More than 600 attend funeral services to honor Dr. Samuel DuBois Cook ’48
By Add Seymour, Jr.
Dr. Samuel DuBois Cook ’48 was remembered recently as an inspirational educator, a champion of connecting racial and ethnic communities, and a devoted friend and family man by hundreds who gathered for his funeral services at Morehouse College’s Martin Luther King, Jr. International Chapel.
The former president of Dillard University died in his Atlanta home on May 29. He was the first tenured African American professor at an institution of higher education in the South.
Dr. Cook left an indelible imprint on the individual lives that he touched as an educator and political scientist. More than 600 guests attended his funeral services on June 6 at the Martin Luther King, Jr. Chapel. Dr. Cook was buried at Southview Cemetery of Atlanta.
A Korean War veteran and native of Griffin, Ga., Dr. Cook taught at Southern University, Atlanta University, the University of Illinois, University of California, Los Angeles (UCLA), and Duke University before spending 22 and a half years as president of Dillard University and later appointed as President Emeritus by the Dillard University Board of Trustees.
In 1980, President Jimmy Carter appointed Dr. Cook to the National Council on the Humanities. Sixteen years later, in 1996, President Bill Clinton appointed Dr. Cook to the United States Holocaust Memorial Council.
Duke University named the Samuel DuBois Cook Center for the Study of Race, Ethnicity, and Gender, and the Samuel DuBois Cook Society in his honor. The Ohio State University’s Samuel DuBois Cook Summer Academy was also named after Dr. Cook in recognition of his leadership and service.
Dr. Robert M. Franklin, Jr. ’75, the 10th president of Morehouse College, said Dr. Cook’s life was a journey into becoming a moral aristocrat.
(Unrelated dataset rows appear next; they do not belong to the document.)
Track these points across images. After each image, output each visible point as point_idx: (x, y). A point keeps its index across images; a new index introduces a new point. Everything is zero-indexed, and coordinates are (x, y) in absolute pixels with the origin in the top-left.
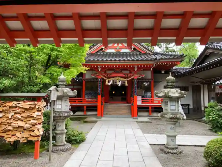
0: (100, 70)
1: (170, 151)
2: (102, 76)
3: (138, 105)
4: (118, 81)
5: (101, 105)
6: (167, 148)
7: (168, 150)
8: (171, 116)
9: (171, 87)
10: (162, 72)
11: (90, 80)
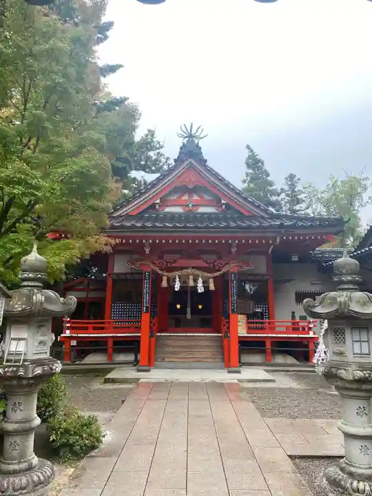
0: (147, 251)
1: (361, 486)
2: (152, 266)
3: (239, 337)
4: (191, 277)
5: (150, 337)
6: (351, 474)
7: (355, 483)
8: (359, 374)
9: (351, 286)
10: (293, 259)
11: (123, 277)
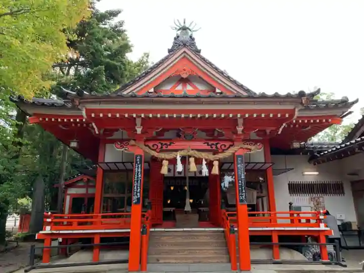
0: (139, 131)
2: (144, 149)
5: (142, 233)
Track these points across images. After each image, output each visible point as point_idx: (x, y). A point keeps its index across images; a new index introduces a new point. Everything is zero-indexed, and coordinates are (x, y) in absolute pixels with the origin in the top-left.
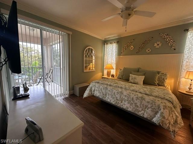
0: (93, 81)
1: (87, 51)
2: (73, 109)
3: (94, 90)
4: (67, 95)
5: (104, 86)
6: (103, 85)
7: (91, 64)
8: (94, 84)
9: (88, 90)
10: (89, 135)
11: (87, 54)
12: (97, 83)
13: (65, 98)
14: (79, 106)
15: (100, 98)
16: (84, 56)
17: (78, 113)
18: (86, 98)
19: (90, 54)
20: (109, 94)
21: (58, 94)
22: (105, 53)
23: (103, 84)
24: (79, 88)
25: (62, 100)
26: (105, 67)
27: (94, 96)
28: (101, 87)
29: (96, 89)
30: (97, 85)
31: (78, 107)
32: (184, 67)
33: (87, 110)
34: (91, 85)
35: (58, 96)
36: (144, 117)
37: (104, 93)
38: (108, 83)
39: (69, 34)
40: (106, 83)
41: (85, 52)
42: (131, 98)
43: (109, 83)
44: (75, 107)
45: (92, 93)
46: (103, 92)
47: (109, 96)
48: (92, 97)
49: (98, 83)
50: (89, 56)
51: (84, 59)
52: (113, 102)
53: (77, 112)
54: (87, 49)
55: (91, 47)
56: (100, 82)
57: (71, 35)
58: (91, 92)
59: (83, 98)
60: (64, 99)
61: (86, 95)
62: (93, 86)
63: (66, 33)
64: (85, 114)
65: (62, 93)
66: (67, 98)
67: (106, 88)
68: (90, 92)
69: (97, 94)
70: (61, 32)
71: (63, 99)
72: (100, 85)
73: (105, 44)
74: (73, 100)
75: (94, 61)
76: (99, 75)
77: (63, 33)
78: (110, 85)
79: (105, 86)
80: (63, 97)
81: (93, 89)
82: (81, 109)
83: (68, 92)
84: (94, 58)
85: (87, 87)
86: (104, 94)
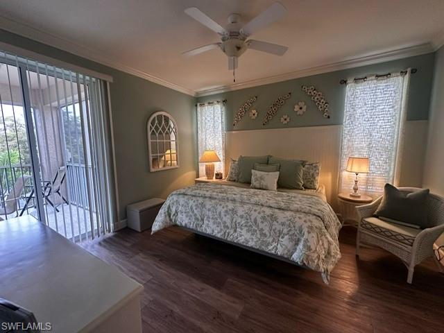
0: (174, 192)
1: (156, 122)
2: (127, 263)
3: (176, 212)
4: (109, 231)
5: (197, 200)
6: (194, 199)
7: (168, 152)
8: (175, 198)
9: (161, 214)
11: (157, 128)
12: (181, 196)
13: (104, 240)
14: (141, 254)
15: (189, 228)
16: (150, 133)
17: (140, 270)
18: (157, 233)
19: (164, 129)
20: (208, 217)
21: (83, 232)
22: (199, 126)
23: (195, 196)
24: (141, 212)
25: (97, 246)
26: (200, 158)
27: (176, 226)
28: (191, 203)
29: (180, 208)
30: (182, 200)
31: (140, 257)
32: (345, 151)
33: (161, 260)
34: (168, 202)
35: (84, 239)
36: (277, 255)
37: (198, 216)
38: (205, 192)
39: (105, 82)
40: (202, 192)
41: (149, 124)
42: (253, 220)
43: (208, 194)
44: (131, 257)
45: (171, 220)
46: (195, 215)
47: (209, 221)
48: (172, 228)
49: (184, 194)
50: (160, 133)
51: (150, 141)
52: (218, 233)
53: (136, 269)
54: (154, 119)
55: (164, 113)
56: (189, 192)
57: (110, 83)
58: (170, 217)
59: (152, 233)
60: (102, 243)
61: (156, 226)
62: (173, 203)
63: (97, 79)
64: (158, 269)
65: (96, 228)
66: (110, 238)
67: (203, 205)
68: (168, 217)
69: (183, 220)
70: (81, 76)
71: (100, 244)
72: (188, 199)
73: (198, 104)
74: (127, 241)
75: (173, 144)
76: (189, 175)
77: (87, 78)
78: (211, 198)
79: (201, 200)
80: (97, 239)
81: (173, 210)
82: (145, 260)
83: (112, 225)
84: (173, 137)
85: (160, 206)
86: (197, 219)
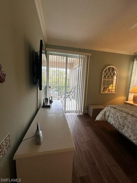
0: (109, 106)
1: (107, 71)
2: (83, 128)
3: (109, 116)
4: (81, 113)
5: (122, 114)
6: (120, 112)
7: (111, 85)
8: (109, 108)
9: (101, 114)
10: (92, 164)
11: (107, 74)
12: (113, 108)
13: (79, 115)
14: (89, 127)
15: (114, 127)
16: (103, 76)
17: (87, 134)
18: (98, 121)
19: (110, 74)
20: (128, 127)
21: (74, 110)
22: (133, 72)
23: (121, 111)
24: (93, 109)
25: (76, 116)
26: (130, 90)
27: (107, 122)
28: (118, 114)
29: (111, 115)
30: (113, 111)
31: (89, 128)
33: (97, 134)
34: (105, 109)
35: (74, 112)
37: (121, 123)
38: (129, 111)
39: (88, 56)
40: (126, 110)
41: (104, 72)
43: (131, 112)
44: (86, 126)
45: (105, 118)
46: (119, 122)
48: (104, 123)
49: (115, 108)
50: (109, 76)
51: (103, 80)
52: (134, 140)
53: (86, 132)
54: (107, 69)
55: (112, 66)
56: (118, 108)
57: (90, 56)
58: (105, 117)
59: (95, 120)
60: (78, 116)
61: (98, 118)
62: (107, 111)
64: (94, 138)
65: (77, 110)
66: (81, 115)
67: (125, 118)
68: (104, 117)
69: (111, 121)
71: (77, 116)
72: (117, 111)
73: (135, 59)
74: (86, 119)
75: (115, 81)
76: (121, 98)
78: (132, 115)
79: (124, 115)
80: (77, 114)
81: (107, 114)
82: (90, 131)
83: (82, 110)
84: (115, 78)
85: (101, 110)
86: (120, 125)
“Sam was a public intellectual and a bridge builder,” Dr. Franklin said at the service last week. “He played a major role in fostering positive Black-Jewish relations. He was fearless in confronting human conceit. He knew, as GK Chester-ton said, ‘The Christian life hasn’t been tried and found unwanting. It has been difficult and left untried.’”
Dr. Franklin’s message was one of 18 emotional tributes from friends and colleagues of Dr. Cook. Other tributes were made by former Ambassador Andrew J. Young; Morehouse Board of Trustees member Billye Suber Aaron; the Rev Calvin Otis Butts III ’71; and the Rev. Joseph Lowery.
Martin Luther King, Jr.’s sister, Christine King-Farris, also spoke about her days in college with her brother “M.L.” and Dr. Cook.
“I count it an honor to give a final tribute to my dear friend and college classmate,” said King-Farris, a 1948 Spelman College graduate. “Dr. Samuel DuBois Cook was quite a giant in stature, in intellect, in leadership, and in his love for family and friends. We all graduated together as proud members of the Class of 1948.
“We remained connected to Sam through the years, and he stuck by M.L.,” she said. “I will miss my friend and classmate.”